*** Data for this exercise Section Begins ***
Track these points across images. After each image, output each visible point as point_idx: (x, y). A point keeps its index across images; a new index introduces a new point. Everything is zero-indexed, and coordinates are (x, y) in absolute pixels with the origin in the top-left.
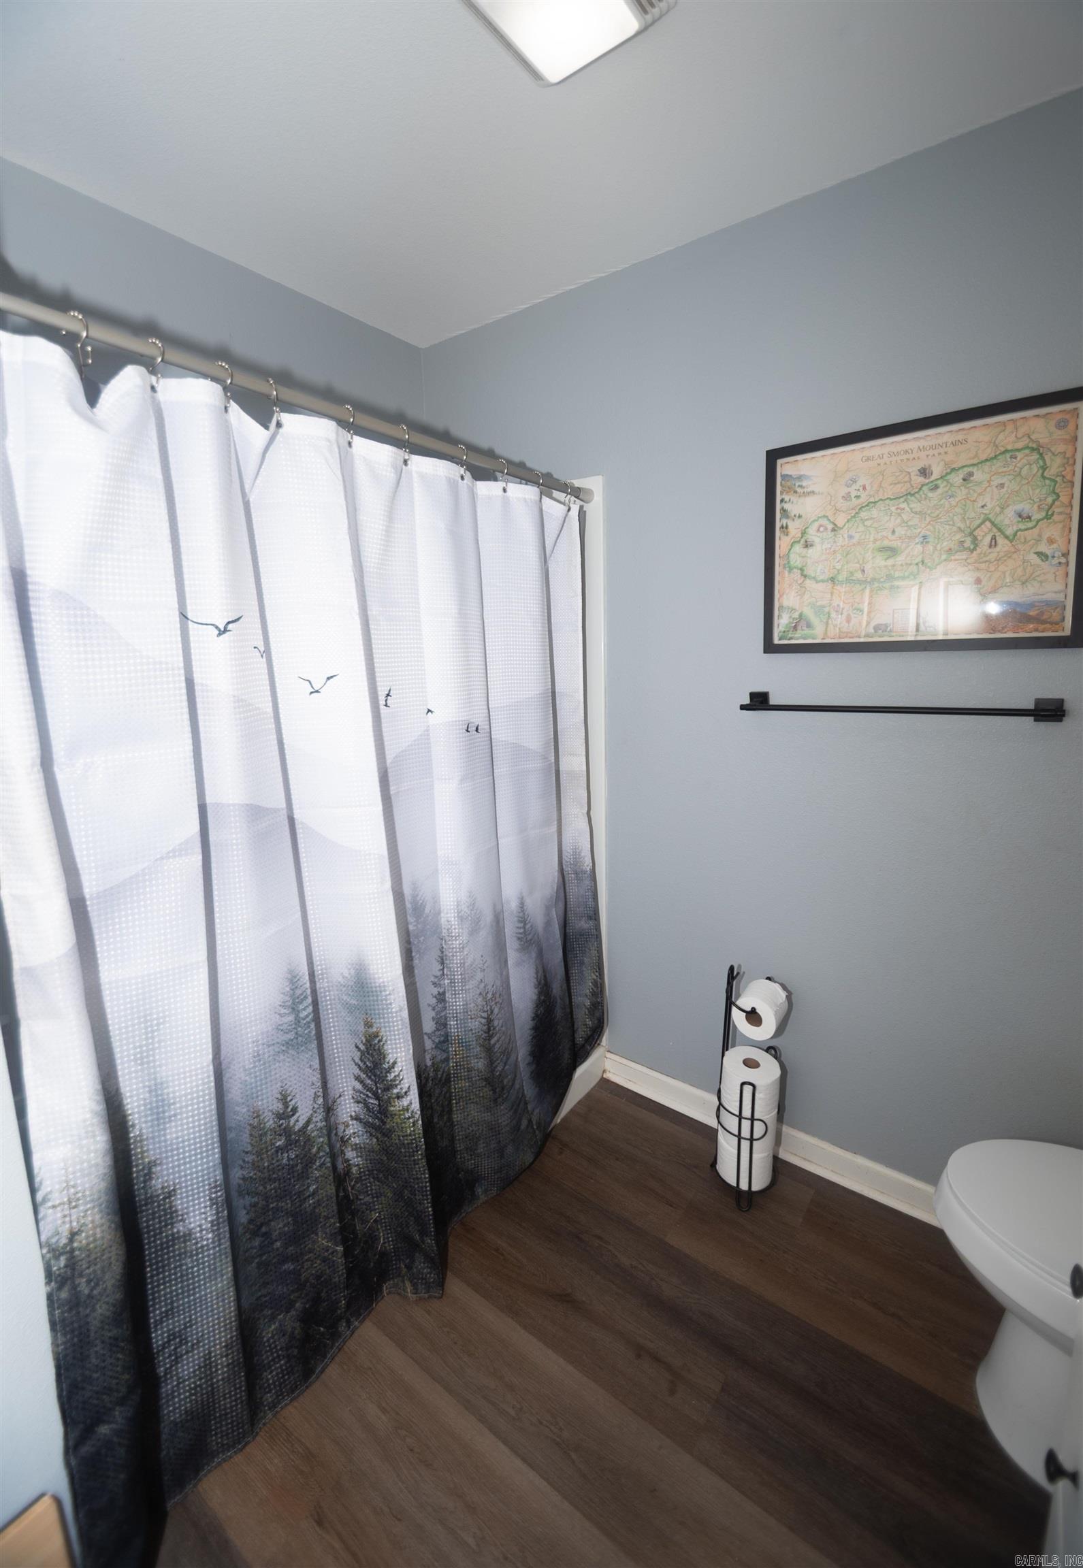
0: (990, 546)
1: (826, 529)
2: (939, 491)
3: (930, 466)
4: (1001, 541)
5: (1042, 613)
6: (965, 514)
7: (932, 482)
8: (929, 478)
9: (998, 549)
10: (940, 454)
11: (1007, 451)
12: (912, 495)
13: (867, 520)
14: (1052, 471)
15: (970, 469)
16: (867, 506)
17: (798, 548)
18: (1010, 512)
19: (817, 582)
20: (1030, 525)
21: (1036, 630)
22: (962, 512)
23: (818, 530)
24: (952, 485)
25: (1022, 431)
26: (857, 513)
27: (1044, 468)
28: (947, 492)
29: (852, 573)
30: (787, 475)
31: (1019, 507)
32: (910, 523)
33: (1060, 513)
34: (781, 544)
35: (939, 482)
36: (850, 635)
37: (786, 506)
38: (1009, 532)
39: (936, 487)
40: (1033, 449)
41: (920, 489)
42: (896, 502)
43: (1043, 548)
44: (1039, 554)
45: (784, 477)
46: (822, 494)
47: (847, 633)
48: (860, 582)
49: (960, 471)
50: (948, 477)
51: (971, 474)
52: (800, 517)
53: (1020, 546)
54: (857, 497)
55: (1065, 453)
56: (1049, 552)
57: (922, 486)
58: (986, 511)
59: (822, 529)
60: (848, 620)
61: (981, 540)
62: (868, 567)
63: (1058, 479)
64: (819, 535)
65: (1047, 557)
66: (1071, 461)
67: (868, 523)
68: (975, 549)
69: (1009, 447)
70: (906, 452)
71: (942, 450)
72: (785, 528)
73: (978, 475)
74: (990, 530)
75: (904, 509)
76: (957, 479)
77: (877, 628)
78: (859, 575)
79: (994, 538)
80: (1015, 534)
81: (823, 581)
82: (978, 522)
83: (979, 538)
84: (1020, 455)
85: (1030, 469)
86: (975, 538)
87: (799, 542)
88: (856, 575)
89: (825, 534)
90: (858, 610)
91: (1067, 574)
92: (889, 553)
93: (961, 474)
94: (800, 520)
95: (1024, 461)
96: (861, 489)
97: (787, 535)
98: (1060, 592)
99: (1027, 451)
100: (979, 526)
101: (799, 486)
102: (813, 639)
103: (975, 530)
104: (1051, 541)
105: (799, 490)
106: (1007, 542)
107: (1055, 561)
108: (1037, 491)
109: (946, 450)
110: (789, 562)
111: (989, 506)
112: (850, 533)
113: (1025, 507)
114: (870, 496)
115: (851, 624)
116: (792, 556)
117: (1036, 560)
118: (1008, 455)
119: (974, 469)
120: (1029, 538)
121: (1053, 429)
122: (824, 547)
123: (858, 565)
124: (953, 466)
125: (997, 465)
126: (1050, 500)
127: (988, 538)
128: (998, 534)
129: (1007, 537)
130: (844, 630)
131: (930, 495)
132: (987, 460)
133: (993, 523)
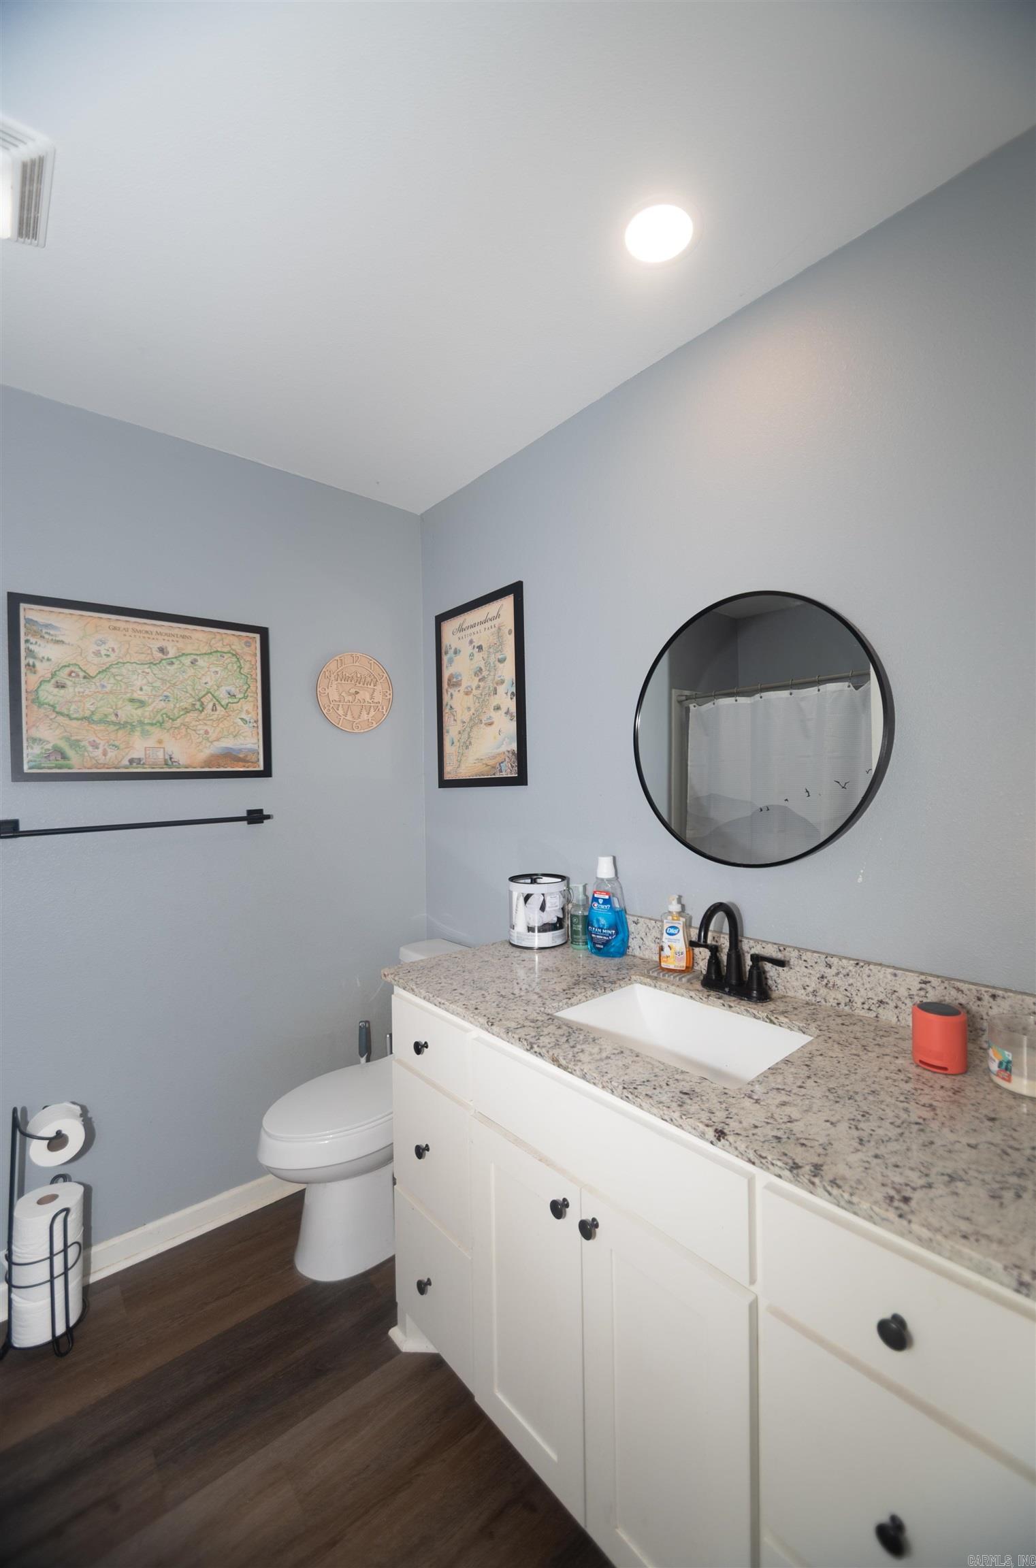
0: (213, 710)
1: (78, 676)
2: (175, 666)
3: (166, 647)
4: (219, 707)
5: (246, 756)
6: (195, 685)
7: (169, 659)
8: (166, 655)
9: (217, 713)
10: (173, 641)
11: (217, 651)
12: (155, 664)
13: (117, 675)
14: (245, 671)
15: (195, 657)
16: (116, 664)
17: (49, 687)
18: (224, 689)
19: (71, 719)
20: (236, 700)
21: (244, 766)
22: (192, 684)
23: (70, 675)
24: (183, 664)
25: (226, 641)
26: (107, 668)
27: (240, 668)
28: (180, 668)
29: (106, 716)
30: (32, 620)
31: (228, 688)
32: (154, 685)
33: (251, 697)
34: (28, 681)
35: (174, 660)
36: (106, 766)
37: (32, 647)
38: (223, 703)
39: (172, 663)
40: (233, 655)
41: (160, 662)
42: (142, 667)
43: (244, 716)
44: (242, 719)
45: (28, 621)
46: (72, 645)
47: (105, 764)
48: (114, 723)
49: (188, 657)
50: (180, 658)
51: (196, 660)
52: (48, 660)
53: (231, 713)
54: (108, 656)
55: (250, 661)
56: (247, 719)
57: (162, 660)
58: (208, 686)
59: (73, 674)
60: (105, 754)
61: (207, 705)
62: (120, 712)
63: (249, 676)
64: (71, 679)
65: (246, 722)
66: (255, 667)
67: (119, 678)
68: (203, 711)
69: (219, 650)
70: (147, 632)
71: (175, 639)
72: (31, 667)
73: (201, 662)
74: (212, 700)
75: (148, 673)
76: (187, 661)
77: (131, 761)
78: (113, 718)
79: (214, 705)
80: (227, 705)
81: (77, 719)
82: (204, 693)
83: (205, 704)
84: (226, 656)
85: (232, 666)
86: (202, 704)
87: (49, 681)
88: (110, 717)
89: (77, 679)
90: (113, 745)
91: (258, 734)
92: (138, 704)
93: (190, 659)
94: (48, 663)
95: (228, 660)
96: (110, 650)
97: (35, 673)
98: (255, 744)
99: (230, 655)
100: (204, 696)
101: (46, 633)
102: (69, 768)
103: (202, 698)
104: (248, 712)
105: (47, 636)
106: (222, 709)
107: (251, 725)
108: (238, 681)
109: (177, 639)
110: (38, 698)
111: (210, 684)
112: (102, 683)
113: (233, 690)
114: (120, 658)
115: (108, 757)
116: (41, 693)
117: (240, 723)
118: (219, 654)
119: (198, 658)
120: (235, 709)
121: (244, 646)
122: (76, 690)
123: (112, 710)
124: (183, 652)
125: (213, 658)
126: (245, 687)
127: (210, 705)
128: (217, 703)
129: (222, 706)
130: (100, 762)
131: (168, 667)
132: (205, 654)
133: (213, 695)
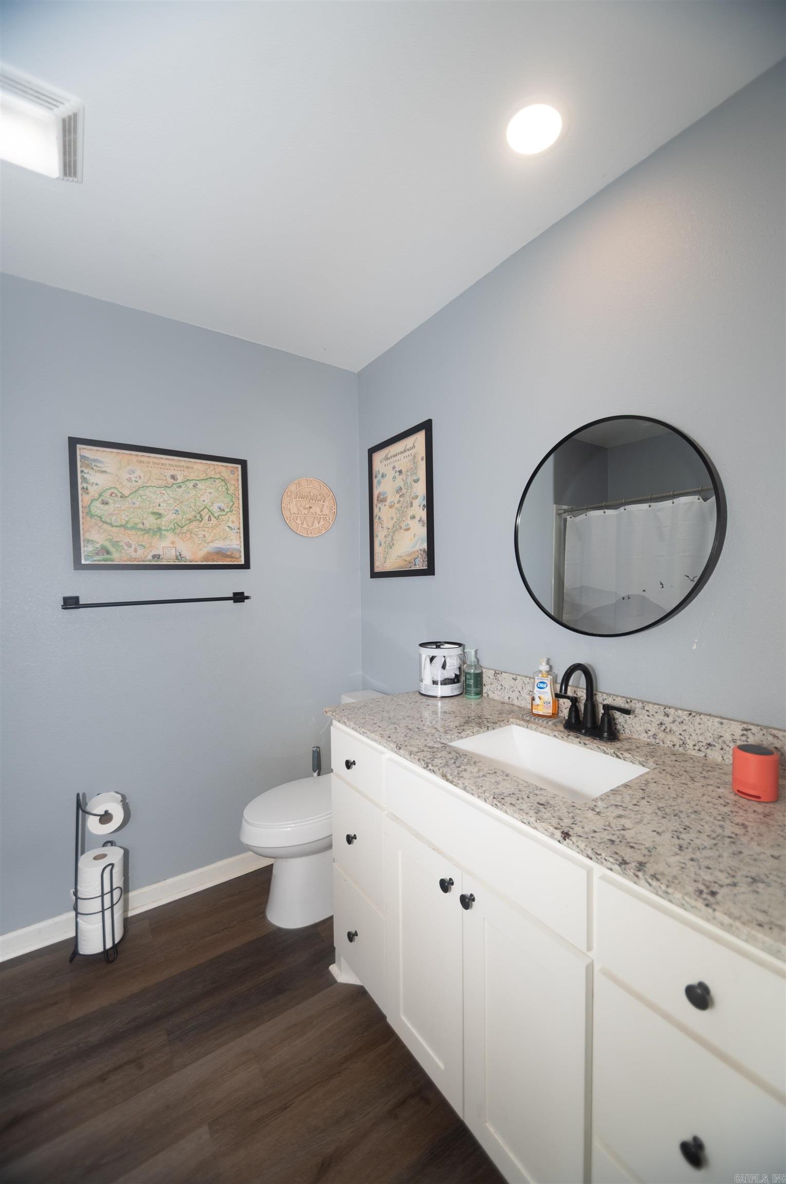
0: (209, 520)
1: (116, 496)
2: (182, 489)
3: (176, 475)
4: (213, 518)
5: (232, 553)
6: (196, 502)
7: (178, 483)
8: (176, 481)
9: (212, 522)
10: (181, 470)
11: (211, 478)
12: (168, 488)
13: (143, 495)
14: (231, 492)
15: (196, 482)
16: (142, 487)
17: (97, 504)
18: (216, 506)
19: (112, 526)
20: (224, 513)
21: (231, 561)
22: (194, 501)
23: (111, 495)
24: (188, 488)
25: (217, 470)
26: (136, 490)
27: (227, 489)
28: (186, 490)
29: (136, 524)
30: (85, 456)
31: (219, 504)
32: (168, 502)
33: (235, 511)
34: (83, 499)
35: (182, 484)
36: (137, 560)
37: (85, 476)
38: (216, 515)
39: (180, 487)
40: (222, 480)
41: (172, 486)
42: (159, 489)
43: (230, 524)
44: (229, 527)
45: (83, 457)
46: (112, 474)
47: (135, 559)
48: (141, 529)
49: (191, 482)
50: (186, 483)
51: (197, 484)
52: (97, 484)
53: (221, 523)
54: (136, 481)
55: (234, 485)
56: (232, 527)
57: (173, 484)
58: (205, 503)
59: (113, 495)
60: (136, 551)
61: (204, 517)
62: (145, 522)
63: (233, 495)
64: (112, 498)
65: (232, 529)
66: (237, 489)
67: (144, 497)
68: (201, 521)
69: (213, 477)
70: (163, 464)
71: (182, 469)
72: (85, 490)
73: (200, 486)
74: (208, 513)
75: (164, 494)
76: (190, 485)
77: (154, 557)
78: (141, 526)
79: (210, 517)
80: (218, 517)
81: (117, 526)
82: (203, 508)
83: (203, 516)
84: (217, 481)
85: (222, 488)
86: (201, 516)
87: (97, 500)
88: (138, 525)
89: (116, 498)
90: (141, 545)
91: (240, 538)
92: (158, 516)
93: (192, 483)
94: (97, 487)
95: (219, 484)
96: (138, 477)
97: (88, 494)
98: (238, 545)
99: (220, 480)
100: (203, 510)
101: (95, 465)
102: (112, 561)
103: (201, 511)
104: (233, 522)
105: (95, 468)
106: (216, 520)
107: (235, 531)
108: (226, 499)
109: (184, 469)
110: (90, 511)
111: (206, 501)
112: (133, 501)
113: (223, 506)
114: (144, 483)
115: (138, 553)
116: (92, 508)
117: (228, 529)
118: (213, 480)
119: (198, 482)
120: (224, 519)
121: (230, 473)
122: (116, 506)
123: (139, 520)
124: (188, 478)
125: (208, 483)
126: (231, 504)
127: (207, 517)
128: (211, 515)
129: (215, 518)
130: (133, 557)
131: (177, 489)
132: (203, 480)
133: (208, 510)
*** Data for this exercise Section Ends ***
### [Assigned task]
Above are the entries. Copy exactly the part that opens with the line containing "27: (1044, 468)" and closes with the line containing "102: (813, 639)", and no more.

### [Answer to this exercise]
27: (1044, 468)
28: (947, 492)
29: (852, 573)
30: (787, 475)
31: (1019, 507)
32: (910, 523)
33: (1060, 513)
34: (781, 544)
35: (939, 482)
36: (850, 635)
37: (786, 506)
38: (1009, 532)
39: (936, 487)
40: (1033, 449)
41: (920, 489)
42: (896, 502)
43: (1043, 548)
44: (1039, 554)
45: (784, 477)
46: (822, 494)
47: (847, 633)
48: (860, 582)
49: (960, 471)
50: (948, 477)
51: (971, 474)
52: (800, 517)
53: (1020, 546)
54: (857, 497)
55: (1065, 453)
56: (1049, 552)
57: (922, 486)
58: (986, 511)
59: (822, 529)
60: (848, 620)
61: (981, 540)
62: (868, 567)
63: (1058, 479)
64: (819, 535)
65: (1047, 557)
66: (1071, 461)
67: (868, 523)
68: (975, 549)
69: (1009, 447)
70: (906, 452)
71: (942, 450)
72: (785, 528)
73: (978, 475)
74: (990, 530)
75: (904, 509)
76: (957, 479)
77: (877, 628)
78: (859, 575)
79: (994, 538)
80: (1015, 534)
81: (823, 581)
82: (978, 522)
83: (979, 538)
84: (1020, 455)
85: (1030, 469)
86: (975, 538)
87: (799, 542)
88: (856, 575)
89: (825, 534)
90: (858, 610)
91: (1067, 574)
92: (889, 553)
93: (961, 474)
94: (800, 520)
95: (1024, 461)
96: (861, 489)
97: (787, 535)
98: (1060, 592)
99: (1027, 451)
100: (979, 526)
101: (799, 486)
102: (813, 639)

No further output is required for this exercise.